The parties’ hearings will focus on the case’s merits, according to a statement from the ICJ.
The Gambia’s lawsuit was submitted to the UN’s top court in 2019 and accuses Myanmar’s authorities of violating the UN’s genocide convention during a brutal crackdown on the Rohingya by the army and Buddhist militias in 2017.
Witnesses reported murders, rape, and the burning of entire villages, with over 742, 000 Rohingya escaping the bloodshed.
In response, the ICJ, which decides disputes between nations, issued an order for Myanmar to “take all measures within its power” in 2020 to stop a genocide.
The Gambia’s minister of justice Dawda Jallow stated at a special high-level UN General Assembly (UNGA) meeting on the situation of the Rohingya in September this year that he anticipated a ruling from the court “soon after” the public hearings in January.

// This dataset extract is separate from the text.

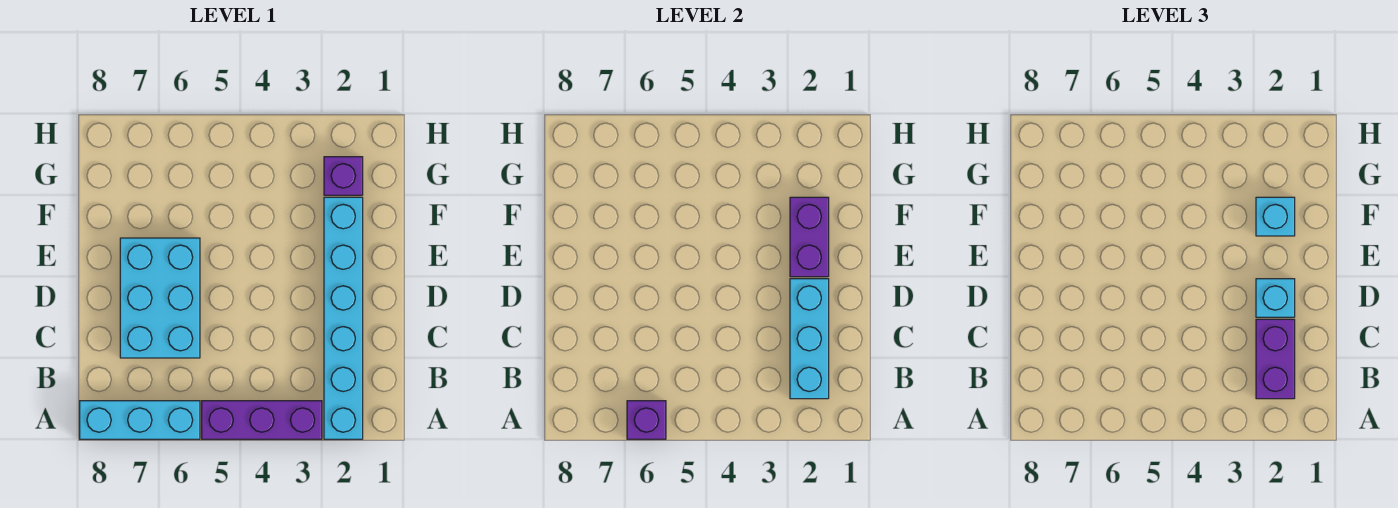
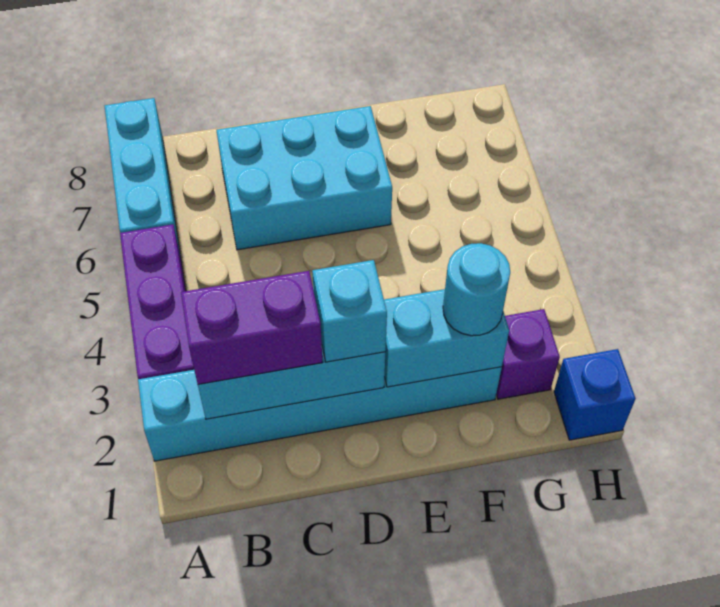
purple 1x1 brick [627,401,666,439] -> none
purple 1x2 brick [790,197,829,277] -> cyan 1x2 brick [384,289,509,387]
cyan 1x1 brick [1256,197,1295,236] -> cyan 1x1 round brick [443,243,510,336]
none -> blue 1x1 brick [554,349,636,440]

“We almost six years ago filed our case,” the statement read. We are now getting ready for the oral argument on the merits of this case, which the court has scheduled for mid-January 2026,” Jallow said.
The Gambia will make a case for Myanmar’s role in the Rohingya genocide, adding that it must compensate its victims.

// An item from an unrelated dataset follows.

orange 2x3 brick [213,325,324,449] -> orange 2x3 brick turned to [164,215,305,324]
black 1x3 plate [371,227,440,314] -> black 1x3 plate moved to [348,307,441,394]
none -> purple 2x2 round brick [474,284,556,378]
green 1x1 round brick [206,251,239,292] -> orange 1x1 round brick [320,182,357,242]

The Women’s Peace Network-Myanmar executive director Wai Wai Nu stated to Al Jazeera in September that the number of nations that have “in actuality very powerful” have intervened in support of The Gambia’s case at the ICJ.
According to Wai Wai Nu, “they could come together and put an end to the ongoing atrocities against the Rohingya in Rakhine State,” adding that the UN Security Council could also intervene without the ICJ’s intervention.
Prior to 2017, only about one million Rohingya people lived in Myanmar, or 55 million people, and their entire communities fled into Bangladesh as the military campaign against ethnic cleansing grew.
More than one million Rohingya reside in Cox’s Bazar, Bangladesh’s largest refugee camp, and other countries have been pressing for them to intervene and take on the burden of hosting a sizable number of refugees.